◆ **Quoted passage**
Otisville is a village in Forest Township, Genesee County in the U.S. state of Michigan. As of the 2020 census, Otisville had a population of 819. It is located along M-15, just south of M-57. It is part of the Flint metropolitan area.
==History==
The first land entry for the Forest (after the heavy growth of trees) community was made in March 1836 by James Seymour. The first settlers, Henry Heister and family, came in 1837. The township was organized in 1837, with the second settler, Nathaniel Smith, elected supervisor. In 1851, a sawmill was built by John Hayes, who sold the mill to Francis Otis the next year. On February 14, 1855, the post office opened with postmaster John Crawford. On April 5, 1861, the post office was renamed to Otisville. The village was platted by William F. Otis and T.D. Crocker in 1863. In 1874, a station opened by the Pere Marquette Railway in the village.

The Village of Otisville was incorporated in 1877.

◆ **Problem statement**
Echo the Otisville passage word for word, starting at "Otisville is a" and ending at "Flint metropolitan area.". The entries after this point come from a different source.

Records from a collection
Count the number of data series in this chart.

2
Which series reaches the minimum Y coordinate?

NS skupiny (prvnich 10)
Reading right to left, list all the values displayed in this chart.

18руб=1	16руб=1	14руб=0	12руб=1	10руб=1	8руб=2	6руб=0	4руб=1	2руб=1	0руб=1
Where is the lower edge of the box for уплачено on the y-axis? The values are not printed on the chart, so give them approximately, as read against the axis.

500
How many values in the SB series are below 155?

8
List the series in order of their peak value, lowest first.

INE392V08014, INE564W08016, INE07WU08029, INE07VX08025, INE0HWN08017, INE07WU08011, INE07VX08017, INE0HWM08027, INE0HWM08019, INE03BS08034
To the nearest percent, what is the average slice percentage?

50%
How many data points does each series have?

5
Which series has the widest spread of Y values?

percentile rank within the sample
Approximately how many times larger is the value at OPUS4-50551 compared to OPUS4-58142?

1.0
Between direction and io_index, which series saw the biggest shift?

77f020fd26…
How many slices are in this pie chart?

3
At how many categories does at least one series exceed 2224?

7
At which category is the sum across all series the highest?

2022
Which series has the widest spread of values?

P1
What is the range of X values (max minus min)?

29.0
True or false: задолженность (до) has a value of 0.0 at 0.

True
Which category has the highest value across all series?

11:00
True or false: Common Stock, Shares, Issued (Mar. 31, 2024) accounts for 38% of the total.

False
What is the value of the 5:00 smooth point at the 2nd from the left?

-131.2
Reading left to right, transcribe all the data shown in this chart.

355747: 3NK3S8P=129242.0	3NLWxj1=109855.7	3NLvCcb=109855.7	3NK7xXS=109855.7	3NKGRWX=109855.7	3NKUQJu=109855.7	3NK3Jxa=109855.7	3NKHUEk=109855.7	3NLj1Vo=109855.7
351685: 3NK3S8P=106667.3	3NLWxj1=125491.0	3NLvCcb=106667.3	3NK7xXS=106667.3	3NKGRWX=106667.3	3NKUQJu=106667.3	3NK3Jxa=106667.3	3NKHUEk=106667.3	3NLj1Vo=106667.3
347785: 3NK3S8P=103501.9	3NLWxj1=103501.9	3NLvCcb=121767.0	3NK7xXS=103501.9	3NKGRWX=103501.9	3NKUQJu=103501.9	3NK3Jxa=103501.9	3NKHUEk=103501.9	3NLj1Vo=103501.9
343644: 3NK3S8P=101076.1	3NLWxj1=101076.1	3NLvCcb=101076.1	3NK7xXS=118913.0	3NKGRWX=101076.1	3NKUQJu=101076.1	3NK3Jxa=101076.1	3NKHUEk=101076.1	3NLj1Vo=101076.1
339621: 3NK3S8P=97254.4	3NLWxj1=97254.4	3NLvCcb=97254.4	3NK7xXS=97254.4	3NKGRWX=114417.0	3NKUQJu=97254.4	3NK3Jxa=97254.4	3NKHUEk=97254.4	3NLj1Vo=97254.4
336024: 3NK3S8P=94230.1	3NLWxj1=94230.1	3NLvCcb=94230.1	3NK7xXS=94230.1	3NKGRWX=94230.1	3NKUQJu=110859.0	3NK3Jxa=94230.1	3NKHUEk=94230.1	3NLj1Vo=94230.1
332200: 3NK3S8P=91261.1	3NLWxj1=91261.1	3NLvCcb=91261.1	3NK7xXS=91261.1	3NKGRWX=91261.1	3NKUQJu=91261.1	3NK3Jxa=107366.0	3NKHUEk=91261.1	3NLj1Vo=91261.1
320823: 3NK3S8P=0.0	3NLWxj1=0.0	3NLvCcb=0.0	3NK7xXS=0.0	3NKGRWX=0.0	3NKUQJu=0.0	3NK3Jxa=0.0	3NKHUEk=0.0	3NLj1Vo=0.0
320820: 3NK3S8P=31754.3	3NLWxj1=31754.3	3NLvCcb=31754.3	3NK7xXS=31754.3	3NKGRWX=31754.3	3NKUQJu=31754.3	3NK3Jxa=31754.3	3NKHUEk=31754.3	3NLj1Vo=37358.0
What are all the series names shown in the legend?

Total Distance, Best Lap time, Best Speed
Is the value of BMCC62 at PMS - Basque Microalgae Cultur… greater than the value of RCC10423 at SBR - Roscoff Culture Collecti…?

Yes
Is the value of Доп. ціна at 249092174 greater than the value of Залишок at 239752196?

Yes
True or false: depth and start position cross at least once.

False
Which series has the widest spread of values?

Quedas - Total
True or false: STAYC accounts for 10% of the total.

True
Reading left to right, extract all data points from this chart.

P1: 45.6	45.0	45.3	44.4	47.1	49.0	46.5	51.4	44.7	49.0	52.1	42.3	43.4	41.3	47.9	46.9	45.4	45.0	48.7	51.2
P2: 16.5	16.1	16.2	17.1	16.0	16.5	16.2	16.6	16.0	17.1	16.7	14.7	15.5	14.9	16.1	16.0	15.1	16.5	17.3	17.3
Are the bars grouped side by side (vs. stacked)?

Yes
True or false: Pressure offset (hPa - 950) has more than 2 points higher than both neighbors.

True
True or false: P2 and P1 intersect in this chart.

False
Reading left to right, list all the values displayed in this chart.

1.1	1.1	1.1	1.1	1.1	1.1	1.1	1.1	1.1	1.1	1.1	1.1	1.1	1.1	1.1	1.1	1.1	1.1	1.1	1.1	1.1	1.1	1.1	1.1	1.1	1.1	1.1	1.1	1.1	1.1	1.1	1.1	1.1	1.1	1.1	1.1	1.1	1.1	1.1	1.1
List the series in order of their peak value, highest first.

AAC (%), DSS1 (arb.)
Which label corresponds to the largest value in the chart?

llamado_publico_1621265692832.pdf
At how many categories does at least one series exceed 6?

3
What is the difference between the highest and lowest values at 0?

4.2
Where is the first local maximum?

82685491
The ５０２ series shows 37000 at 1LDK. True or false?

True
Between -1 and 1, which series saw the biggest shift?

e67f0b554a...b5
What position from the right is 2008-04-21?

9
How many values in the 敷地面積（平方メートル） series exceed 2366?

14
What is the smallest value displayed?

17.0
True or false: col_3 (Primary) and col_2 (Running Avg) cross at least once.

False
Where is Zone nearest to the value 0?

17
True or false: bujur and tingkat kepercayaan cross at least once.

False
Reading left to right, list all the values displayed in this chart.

◆ **Answer to the exercise**
Otisville is a village in Forest Township, Genesee County in the U.S. state of Michigan. As of the 2020 census, Otisville had a population of 819. It is located along M-15, just south of M-57. It is part of the Flint metropolitan area.